Behält der Rahmenplan, knapp zwei Jahre nach Veröffentlichung, noch seine Gültigkeit? Fakt ist, dass seitdem einige unvorhersehbare Umstände dazukamen. Da war der plötzliche Umzug der Tourist Information in die Georgi Halle wegen Schimmel im Alten Rathaus.

Grundlage für Planung

Dazu kommt, dass der Georgi-Kurpark und die Kurhalle, bisher mit im Plan berücksichtigt, aus dem Haushalt vorerst gestrichen wurden. Und ganz kurzfristig zog die Stadt einen Container-Kindergarten auf dem Gelände an der Düsseldorfer Straße hoch.

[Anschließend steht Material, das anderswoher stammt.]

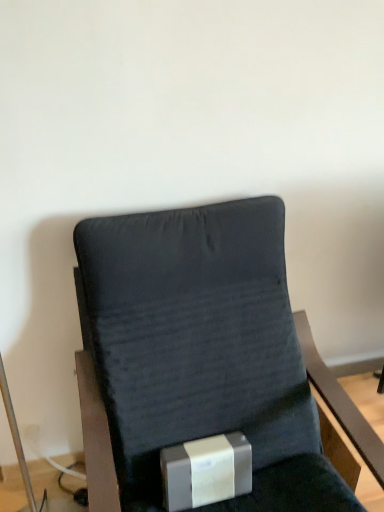
Where is `dark fabric chair at center`? The width and height of the screenshot is (384, 512). dark fabric chair at center is located at coordinates (195, 356).

Image resolution: width=384 pixels, height=512 pixels. What do you see at coordinates (195, 356) in the screenshot?
I see `dark fabric chair at center` at bounding box center [195, 356].

The height and width of the screenshot is (512, 384). Find the location of `silver metallic box at lower center`. silver metallic box at lower center is located at coordinates (206, 471).

What do you see at coordinates (206, 471) in the screenshot? I see `silver metallic box at lower center` at bounding box center [206, 471].

Locate an element on the screen. dark fabric chair at center is located at coordinates (195, 356).

Would you say silver metallic box at lower center is to the left or to the right of dark fabric chair at center in the picture?

silver metallic box at lower center is to the left of dark fabric chair at center.

In the image, is silver metallic box at lower center positioned in front of or behind dark fabric chair at center?

Clearly, silver metallic box at lower center is behind dark fabric chair at center.

Considering the points (209, 451) and (113, 405), which point is behind, point (209, 451) or point (113, 405)?

The point (113, 405) is more distant.

From the image's perspective, is silver metallic box at lower center over dark fabric chair at center?

No, from the image's perspective, silver metallic box at lower center is not on top of dark fabric chair at center.

From a real-world perspective, between silver metallic box at lower center and dark fabric chair at center, who is vertically lower?

In real-world perspective, silver metallic box at lower center is lower.

Considering the relative sizes of silver metallic box at lower center and dark fabric chair at center in the image provided, is silver metallic box at lower center thinner than dark fabric chair at center?

Yes, silver metallic box at lower center is thinner than dark fabric chair at center.

From their relative heights in the image, would you say silver metallic box at lower center is taller or shorter than dark fabric chair at center?

Clearly, silver metallic box at lower center is shorter compared to dark fabric chair at center.

Considering the sizes of objects silver metallic box at lower center and dark fabric chair at center in the image provided, who is bigger, silver metallic box at lower center or dark fabric chair at center?

dark fabric chair at center is bigger.

Is silver metallic box at lower center not inside dark fabric chair at center?

Actually, silver metallic box at lower center is at least partially inside dark fabric chair at center.

Are silver metallic box at lower center and dark fabric chair at center beside each other?

No, silver metallic box at lower center is not touching dark fabric chair at center.

Is silver metallic box at lower center turned away from dark fabric chair at center?

Yes.

Can you tell me how much silver metallic box at lower center and dark fabric chair at center differ in facing direction?

The angle between the facing direction of silver metallic box at lower center and the facing direction of dark fabric chair at center is 3.7 degrees.

How much distance is there between silver metallic box at lower center and dark fabric chair at center?

They are 8.95 inches apart.

Find the location of a particular element. The width and height of the screenshot is (384, 512). box below the dark fabric chair at center (from a real-world perspective) is located at coordinates (206, 471).

Is dark fabric chair at center to the left of silver metallic box at lower center from the viewer's perspective?

No.

Which is in front, dark fabric chair at center or silver metallic box at lower center?

Positioned in front is dark fabric chair at center.

Does point (305, 355) come closer to viewer compared to point (180, 445)?

No.

From the image's perspective, between dark fabric chair at center and silver metallic box at lower center, which one is located above?

dark fabric chair at center.

From a real-world perspective, between dark fabric chair at center and silver metallic box at lower center, who is vertically higher?

From a 3D spatial view, dark fabric chair at center is above.

Does dark fabric chair at center have a greater width compared to silver metallic box at lower center?

Correct, the width of dark fabric chair at center exceeds that of silver metallic box at lower center.

Between dark fabric chair at center and silver metallic box at lower center, which one has less height?

With less height is silver metallic box at lower center.

Between dark fabric chair at center and silver metallic box at lower center, which one has smaller size?

With smaller size is silver metallic box at lower center.

Is dark fabric chair at center outside of silver metallic box at lower center?

Yes.

Is there a large distance between dark fabric chair at center and silver metallic box at lower center?

They are positioned close to each other.

Is dark fabric chair at center facing away from silver metallic box at lower center?

Yes, silver metallic box at lower center is at the back of dark fabric chair at center.

Identify the location of chair above the silver metallic box at lower center (from a real-world perspective). (195, 356).

This screenshot has height=512, width=384. In order to click on box that appears below the dark fabric chair at center (from a real-world perspective) in this screenshot , I will do `click(206, 471)`.

Image resolution: width=384 pixels, height=512 pixels. I want to click on chair above the silver metallic box at lower center (from the image's perspective), so click(195, 356).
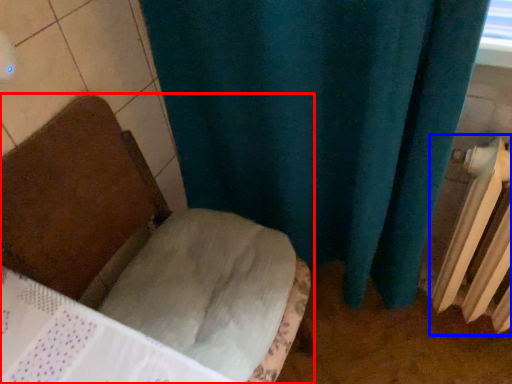
Question: Among these objects, which one is farthest to the camera, furniture (highlighted by a red box) or radiator (highlighted by a blue box)?

Choices:
 (A) furniture
 (B) radiator

Answer: (B)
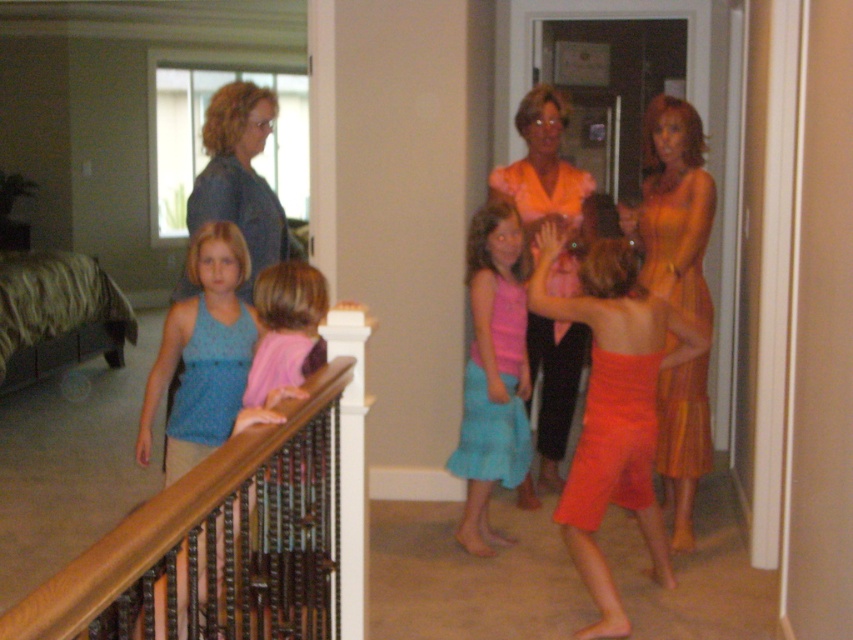
Question: Is orange satin blouse at center closer to camera compared to pink fabric shirt at upper left?

Choices:
 (A) no
 (B) yes

Answer: (A)

Question: Which point is closer to the camera?

Choices:
 (A) (666, 284)
 (B) (323, 340)

Answer: (B)

Question: Observing the image, what is the correct spatial positioning of orange satin dress at center in reference to denim jacket at left?

Choices:
 (A) left
 (B) right

Answer: (B)

Question: Which object is farther from the camera taking this photo?

Choices:
 (A) blue polka dot tank top at left
 (B) pink fabric shirt at upper left
 (C) orange satin dress at right
 (D) denim jacket at left

Answer: (C)

Question: Among these objects, which one is farthest from the camera?

Choices:
 (A) pink fabric shirt at upper left
 (B) wooden at upper left
 (C) orange satin blouse at center

Answer: (B)

Question: Observing the image, what is the correct spatial positioning of wooden at upper left in reference to matte blue dress at center?

Choices:
 (A) above
 (B) below

Answer: (B)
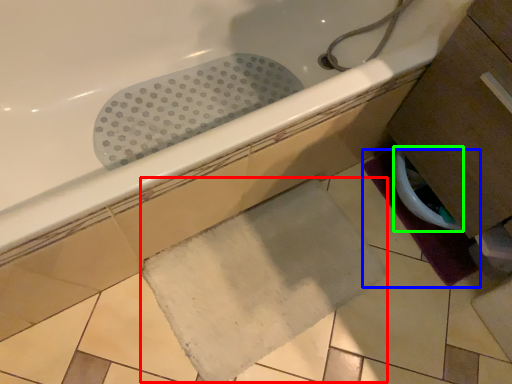
Question: Which object is the farthest from bath mat (highlighted by a red box)? Choose among these: bath mat (highlighted by a blue box) or toilet bowl (highlighted by a green box).

Choices:
 (A) bath mat
 (B) toilet bowl

Answer: (B)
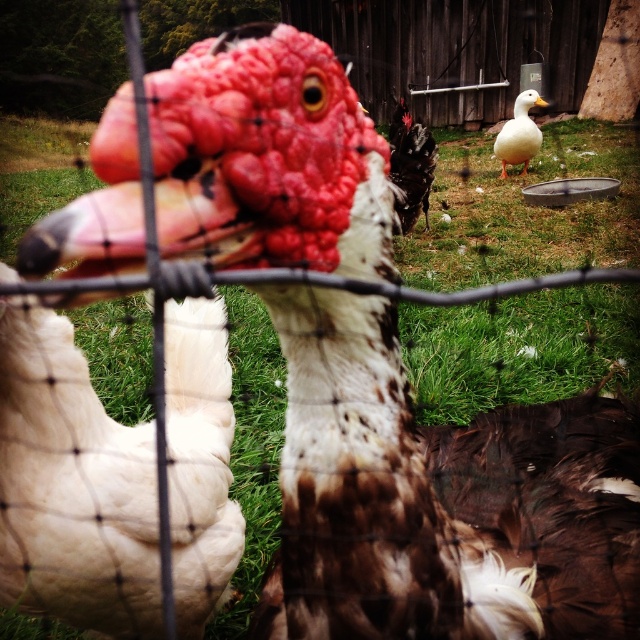
You are a farmer checking the fence for gaps. You notice the white fluffy chicken at left and the white matte duck at upper right. Which bird is taller?

The white fluffy chicken at left is not as tall as the white matte duck at upper right, so the white matte duck at upper right is taller.

You are a farmer standing at the center of the field. You need to collect eggs from the white fluffy chicken at left and the white matte duck at upper right. Which bird is closer to you?

The white fluffy chicken at left is 6.36 meters away from the white matte duck at upper right, so the white fluffy chicken at left is closer to you.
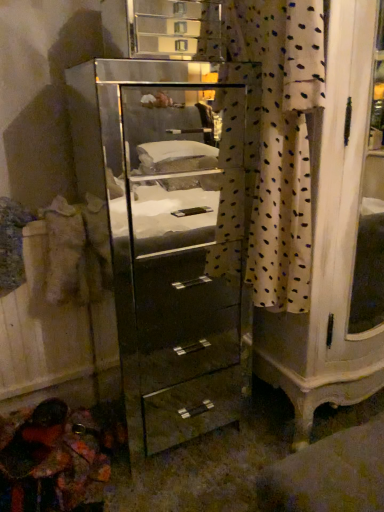
What are the coordinates of `vacant space in front of mirror-finished glass chest of drawers at center` in the screenshot? It's located at (196, 477).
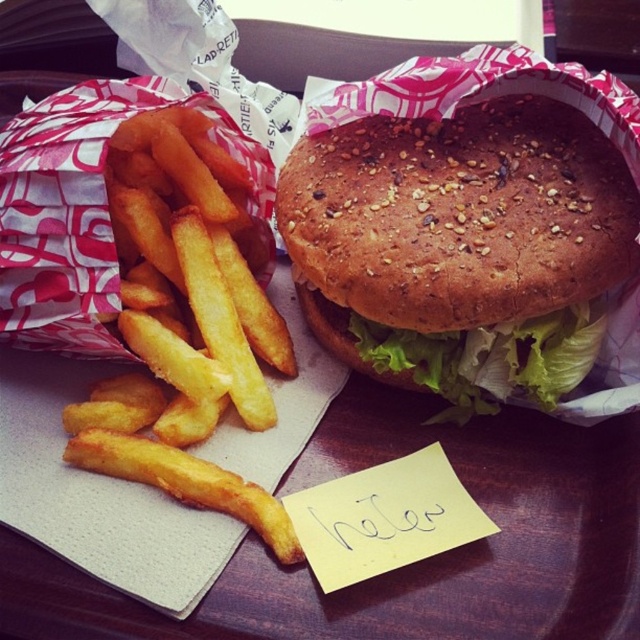
Question: Can you confirm if golden crispy french fries at left is smaller than green leafy lettuce at center?

Choices:
 (A) yes
 (B) no

Answer: (B)

Question: Does sesame seed bun at center appear on the right side of golden crispy french fries at left?

Choices:
 (A) yes
 (B) no

Answer: (A)

Question: Which object is the farthest from the golden crispy french fries at left?

Choices:
 (A) sesame seed bun at center
 (B) green leafy lettuce at center

Answer: (B)

Question: Where is sesame seed bun at center located in relation to golden crispy french fries at left in the image?

Choices:
 (A) below
 (B) above

Answer: (B)

Question: Which object appears farthest from the camera in this image?

Choices:
 (A) sesame seed bun at center
 (B) green leafy lettuce at center
 (C) golden crispy french fries at left

Answer: (B)

Question: Which of the following is the farthest from the observer?

Choices:
 (A) golden crispy french fries at left
 (B) sesame seed bun at center
 (C) green leafy lettuce at center

Answer: (C)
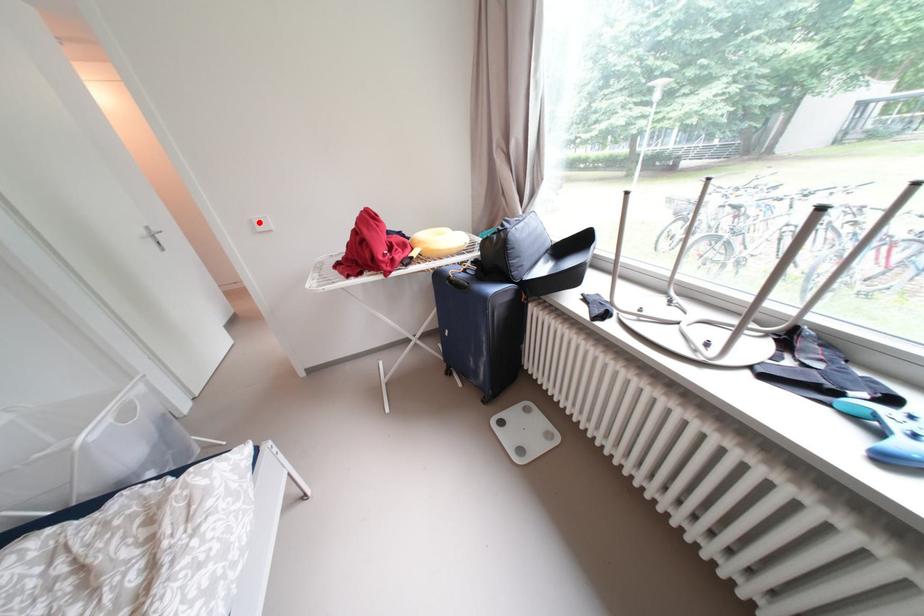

Dass der Rahmenplan, der diese Faktoren logischerweise nicht berücksichtigt, nun umsonst angefertigt wurde, das verneint Kämmerin Julia Spahn. "Er gibt eine grobe Nutzung vor, aber in Stein ist das nicht gemeißelt", betont Spahn.

Zudem sei er Fördergrundlage für die Regierung und fließt in die Planung mit ein. Weil das VGV-Verfahren - also das öffentliche Ausschreibungsverfahren - ein immenser Verwaltungsaufwand sei, soll sich ein externes Planungsbüro damit befassen. Das soll nun bald in die Wege geleitet werden. Davor muss der Stadtrat noch dem Haushaltsentwurf zustimmen.

INFOKASTEN

Geschichte 1891 fuhr die erste Bahn über die Schienen. Stillgelegt wurde sie endgültig 2005. Anschließend fand eine Zerreißprobe um den Verkauf des Bahnhofsgeländes statt. Bad Brückenau zeigte Interesse an dem Gelände. Nach gescheiterten Reaktivierungsversuchen erwarb die Stadt im August 2018 schließlich das Areal zwischen Düsseldorfer Straße und Buchwaldstraße.

Planung Kurz darauf fingen die Planungen an, auch die Bevölkerung wurde mit ins Boot geholt. Am 27. September 2019 fand dazu ein Bürgerworkshop statt. Das Ergebnis wurde kurz darauf in nichtöffentlicher Stadtratssitzung besprochen. Im August 2020 stellten die Architekten Schlicht/Lamprecht aus Schweinfurt den Rahmenplan in einer öffentlichen Sitzung des Stadtrates vor. Seitdem gibt es immer wieder Ideen für eine mögliche Nutzung der Bahnhofshalle beispielsweise durch den Kegelverein oder die Tourist Information.